STORED DATA
+ + +

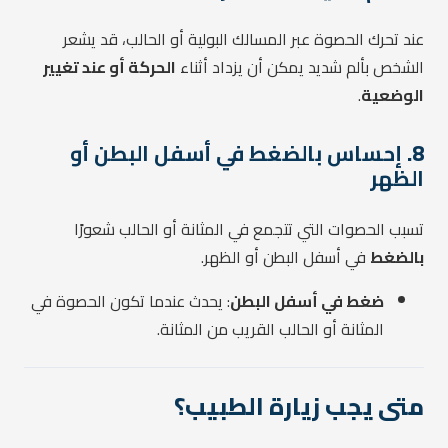
عند تحرك الحصوة عبر المسالك البولية أو الحالب، قد يشعر
الشخص بألم شديد يمكن أن يزداد أثناء
الحركة أو عند تغيير
الوضعية
.
8.
إحساس بالضغط في أسفل البطن أو
الظهر
تسبب الحصوات التي تتجمع في المثانة أو الحالب شعورًا
بالضغط
في أسفل البطن أو الظهر.
ضغط في أسفل البطن
: يحدث عندما تكون الحصوة في
المثانة أو الحالب القريب من المثانة.
متى يجب زيارة الطبيب؟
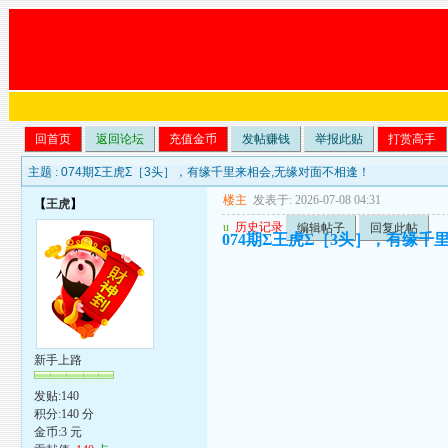
回首页
返回论坛
充值金币
发帖赚钱
举报此贴
打赏高手
主题 :
074期Σ王虎Σ［3头］，有缘千里来相会,无缘对面不相逢！
楼主
发表于: 2026-07-08 04:31
【
王虎
】
u
历史记录
编辑帖子
回复此帖
074期Σ王虎Σ［3头］，有缘千
新手上路
发贴:140
积分:140 分
金币:3 元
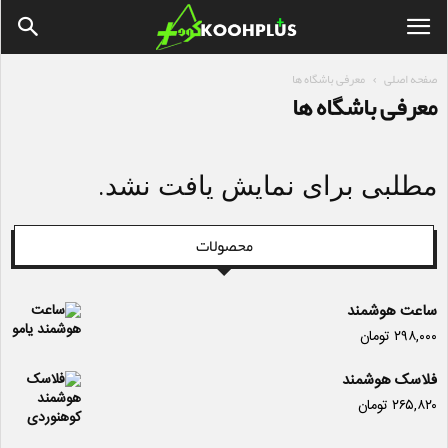
صفحه اصلی
معرفی باشگاه ها
معرفی باشگاه ها
مطلبی برای نمایش یافت نشد.
محصولات
ساعت هوشمند
۲۹۸,۰۰۰
تومان
فلاسک هوشمند
۲۶۵,۸۲۰
تومان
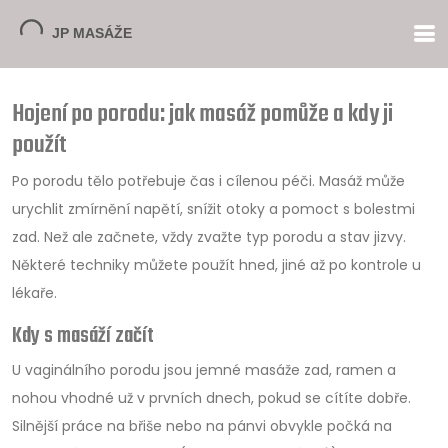
Hojení po porodu: jak masáž pomůže a kdy ji
použít
Po porodu tělo potřebuje čas i cílenou péči. Masáž může
urychlit zmírnění napětí, snížit otoky a pomoct s bolestmi
zad. Než ale začnete, vždy zvažte typ porodu a stav jizvy.
Některé techniky můžete použít hned, jiné až po kontrole u
lékaře.
Kdy s masáží začít
U vaginálního porodu jsou jemné masáže zad, ramen a
nohou vhodné už v prvních dnech, pokud se cítíte dobře.
Silnější práce na břiše nebo na pánvi obvykle počká na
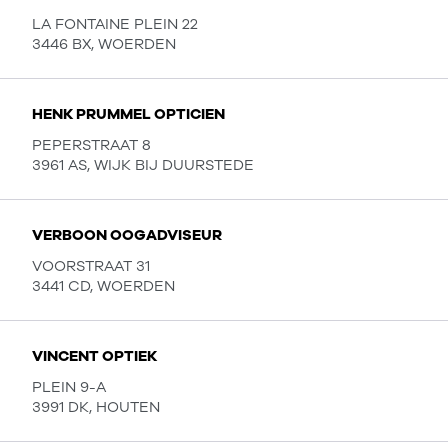
LA FONTAINE PLEIN 22
3446 BX, WOERDEN
HENK PRUMMEL OPTICIEN
PEPERSTRAAT 8
3961 AS, WIJK BIJ DUURSTEDE
VERBOON OOGADVISEUR
VOORSTRAAT 31
3441 CD, WOERDEN
VINCENT OPTIEK
PLEIN 9-A
3991 DK, HOUTEN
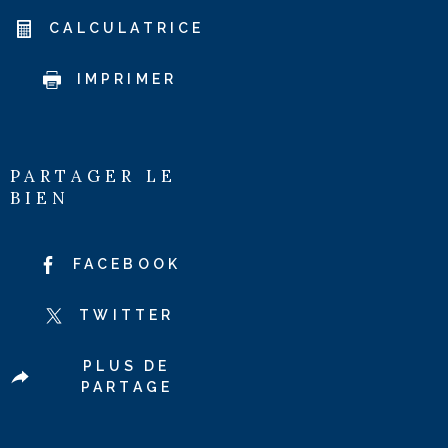
CALCULATRICE
IMPRIMER
PARTAGER LE
BIEN
FACEBOOK
TWITTER
PLUS DE
PARTAGE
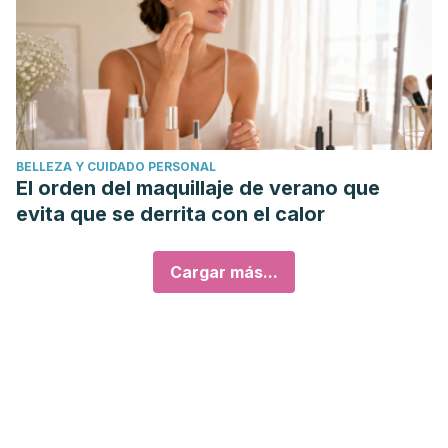
BELLEZA Y CUIDADO PERSONAL
El orden del maquillaje de verano que
evita que se derrita con el calor
Cargar más...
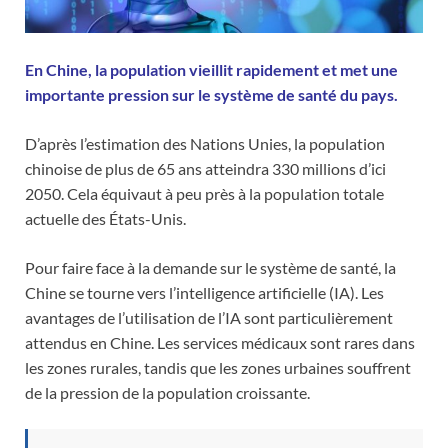
En Chine, la population vieillit rapidement et met une
importante pression sur le système de santé du pays.
D’après l’estimation des Nations Unies, la population
chinoise de plus de 65 ans atteindra 330 millions d’ici
2050. Cela équivaut à peu près à la population totale
actuelle des États-Unis.
Pour faire face à la demande sur le système de santé, la
Chine se tourne vers l’intelligence artificielle (IA). Les
avantages de l’utilisation de l’IA sont particulièrement
attendus en Chine. Les services médicaux sont rares dans
les zones rurales, tandis que les zones urbaines souffrent
de la pression de la population croissante.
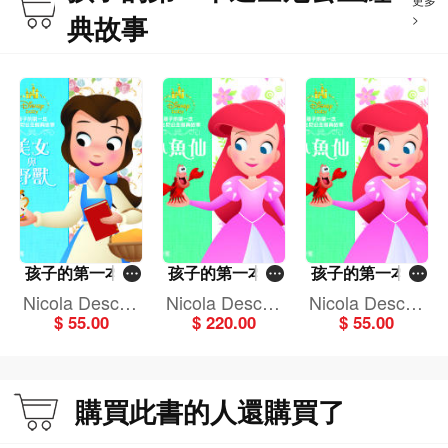
典故事
>
孩子的第一本迪
孩子的第一本迪
孩子的第一本迪
士尼公主經典故
士尼公主經典故
士尼公主經典故
Nicola Descha
Nicola Descha
Nicola Descha
事：美女與野獸
事套裝（一套4
事：小魚仙
$ 55.00
$ 220.00
$ 55.00
mps
mps
mps
冊）
購買此書的人還購買了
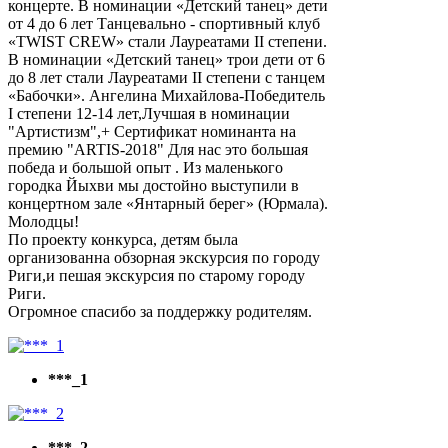
концерте. В номинации «Детский танец» дети
от 4 до 6 лет Танцевально - спортивный клуб
«TWIST CREW» стали Лауреатами II степени.
В номинации «Детский танец» трои дети от 6
до 8 лет стали Лауреатами II степени с танцем
«Бабочки». Ангелина Михайлова-Победитель
I степени 12-14 лет,Лучшая в номинации
"Артистизм",+ Сертификат номинанта на
премию "АRTIS-2018" Для нас это большая
победа и большой опыт . Из маленького
городка Йыхви мы достойно выступили в
концертном зале «Янтарный берег» (Юрмала).
Молодцы!
По проекту конкурса, детям была
организованна обзорная экскурсия по городу
Риги,и пешая экскурсия по старому городу
Риги.
Огромное спасибо за поддержку родителям.
***_1
***_2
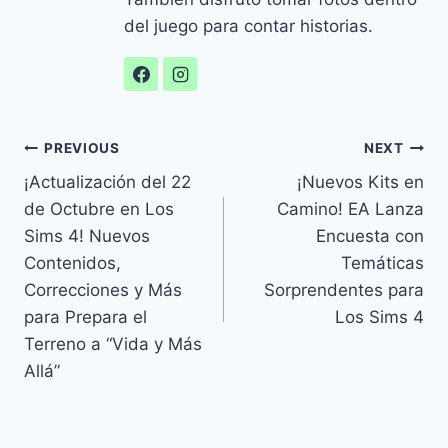
del juego para contar historias.
Navegación
PREVIOUS
NEXT
¡Actualización del 22
¡Nuevos Kits en
de
de Octubre en Los
Camino! EA Lanza
entradas
Sims 4! Nuevos
Encuesta con
Contenidos,
Temáticas
Correcciones y Más
Sorprendentes para
para Prepara el
Los Sims 4
Terreno a “Vida y Más
Allá”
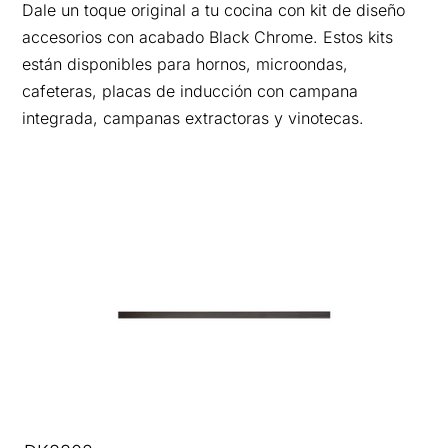
Dale un toque original a tu cocina con kit de diseño
accesorios con acabado Black Chrome. Estos kits
están disponibles para hornos, microondas,
cafeteras, placas de inducción con campana
integrada, campanas extractoras y vinotecas.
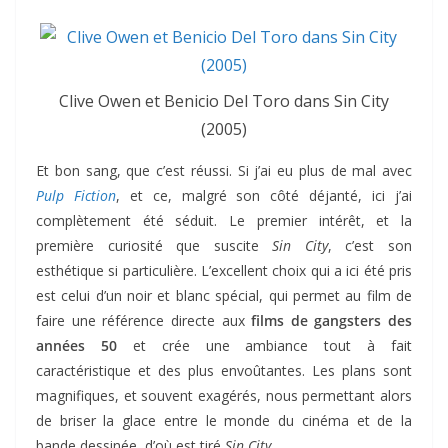
Clive Owen et Benicio Del Toro dans Sin City
(2005)
Et bon sang, que c’est réussi. Si j’ai eu plus de mal avec
Pulp Fiction
, et ce, malgré son côté déjanté, ici j’ai
complètement été séduit. Le premier intérêt, et la
première curiosité que suscite
Sin City
, c’est son
esthétique si particulière. L’excellent choix qui a ici été pris
est celui d’un noir et blanc spécial, qui permet au film de
faire une référence directe aux
films de gangsters des
années 50
et crée une ambiance tout à fait
caractéristique et des plus envoûtantes. Les plans sont
magnifiques, et souvent exagérés, nous permettant alors
de briser la glace entre le monde du cinéma et de la
bande dessinée, d’où est tiré
Sin City
.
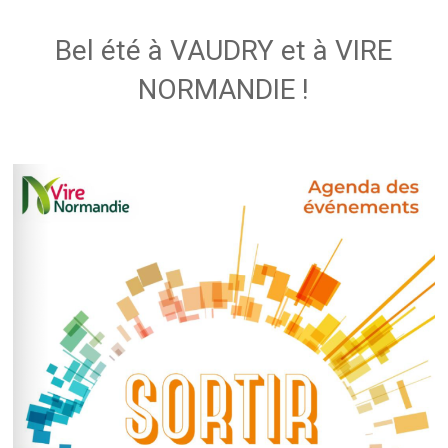
Bel été à VAUDRY et à VIRE
NORMANDIE !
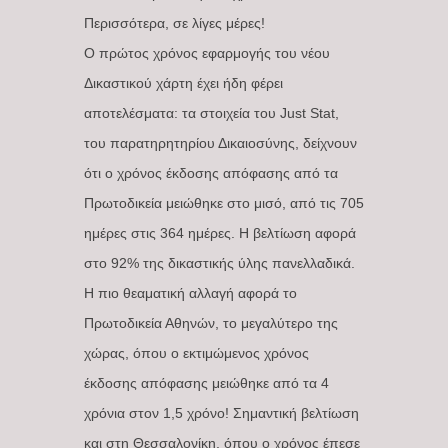
Περισσότερα, σε λίγες μέρες!
Ο πρώτος χρόνος εφαρμογής του νέου
Δικαστικού χάρτη έχει ήδη φέρει
αποτελέσματα: τα στοιχεία του Just Stat,
του παρατηρητηρίου Δικαιοσύνης, δείχνουν
ότι ο χρόνος έκδοσης απόφασης από τα
Πρωτοδικεία μειώθηκε στο μισό, από τις 705
ημέρες στις 364 ημέρες. Η βελτίωση αφορά
στο 92% της δικαστικής ύλης πανελλαδικά.
Η πιο θεαματική αλλαγή αφορά το
Πρωτοδικεία Αθηνών, το μεγαλύτερο της
χώρας, όπου ο εκτιμώμενος χρόνος
έκδοσης απόφασης μειώθηκε από τα 4
χρόνια στον 1,5 χρόνο! Σημαντική βελτίωση
και στη Θεσσαλονίκη, όπου ο χρόνος έπεσε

+ + +

TASK
Could the lines from the first entry through the line that contains "avantages de l’utilisation" be copied exactly, with all pictures left out?

RESULT OF THE TASK
عند تحرك الحصوة عبر المسالك البولية أو الحالب، قد يشعر
الشخص بألم شديد يمكن أن يزداد أثناء
الحركة أو عند تغيير
الوضعية
.
8.
إحساس بالضغط في أسفل البطن أو
الظهر
تسبب الحصوات التي تتجمع في المثانة أو الحالب شعورًا
بالضغط
في أسفل البطن أو الظهر.
ضغط في أسفل البطن
: يحدث عندما تكون الحصوة في
المثانة أو الحالب القريب من المثانة.
متى يجب زيارة الطبيب؟
回首页
返回论坛
充值金币
发帖赚钱
举报此贴
打赏高手
主题 :
074期Σ王虎Σ［3头］，有缘千里来相会,无缘对面不相逢！
楼主
发表于: 2026-07-08 04:31
【
王虎
】
u
历史记录
编辑帖子
回复此帖
074期Σ王虎Σ［3头］，有缘千
新手上路
发贴:140
积分:140 分
金币:3 元
صفحه اصلی
معرفی باشگاه ها
معرفی باشگاه ها
مطلبی برای نمایش یافت نشد.
محصولات
ساعت هوشمند
۲۹۸,۰۰۰
تومان
فلاسک هوشمند
۲۶۵,۸۲۰
تومان
Hojení po porodu: jak masáž pomůže a kdy ji
použít
Po porodu tělo potřebuje čas i cílenou péči. Masáž může
urychlit zmírnění napětí, snížit otoky a pomoct s bolestmi
zad. Než ale začnete, vždy zvažte typ porodu a stav jizvy.
Některé techniky můžete použít hned, jiné až po kontrole u
lékaře.
Kdy s masáží začít
U vaginálního porodu jsou jemné masáže zad, ramen a
nohou vhodné už v prvních dnech, pokud se cítíte dobře.
Silnější práce na břiše nebo na pánvi obvykle počká na
LA FONTAINE PLEIN 22
3446 BX, WOERDEN
HENK PRUMMEL OPTICIEN
PEPERSTRAAT 8
3961 AS, WIJK BIJ DUURSTEDE
VERBOON OOGADVISEUR
VOORSTRAAT 31
3441 CD, WOERDEN
VINCENT OPTIEK
PLEIN 9-A
3991 DK, HOUTEN
CALCULATRICE
IMPRIMER
PARTAGER LE
BIEN
FACEBOOK
TWITTER
PLUS DE
PARTAGE
BELLEZA Y CUIDADO PERSONAL
El orden del maquillaje de verano que
evita que se derrita con el calor
Cargar más...
En Chine, la population vieillit rapidement et met une
importante pression sur le système de santé du pays.
D’après l’estimation des Nations Unies, la population
chinoise de plus de 65 ans atteindra 330 millions d’ici
2050. Cela équivaut à peu près à la population totale
actuelle des États-Unis.
Pour faire face à la demande sur le système de santé, la
Chine se tourne vers l’intelligence artificielle (IA). Les
avantages de l’utilisation de l’IA sont particulièrement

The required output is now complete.